= What to produce =
Retype every record below exactly as it is written.

= Material to process =
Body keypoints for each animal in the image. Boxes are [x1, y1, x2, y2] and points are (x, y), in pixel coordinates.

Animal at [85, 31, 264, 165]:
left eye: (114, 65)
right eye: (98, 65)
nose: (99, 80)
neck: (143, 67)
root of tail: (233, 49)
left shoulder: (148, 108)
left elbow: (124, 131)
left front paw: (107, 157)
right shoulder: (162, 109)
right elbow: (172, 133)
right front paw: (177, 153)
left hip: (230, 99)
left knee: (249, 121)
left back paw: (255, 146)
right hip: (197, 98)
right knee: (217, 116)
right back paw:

= Output of the exercise =
Body keypoints for each animal in the image. Boxes are [x1, y1, x2, y2] and points are (x, y), in pixel coordinates.

Animal at [85, 31, 264, 165]:
left eye: (114, 65)
right eye: (98, 65)
nose: (99, 80)
neck: (143, 67)
root of tail: (233, 49)
left shoulder: (148, 108)
left elbow: (124, 131)
left front paw: (107, 157)
right shoulder: (162, 109)
right elbow: (172, 133)
right front paw: (177, 153)
left hip: (230, 99)
left knee: (249, 121)
left back paw: (255, 146)
right hip: (197, 98)
right knee: (217, 116)
right back paw:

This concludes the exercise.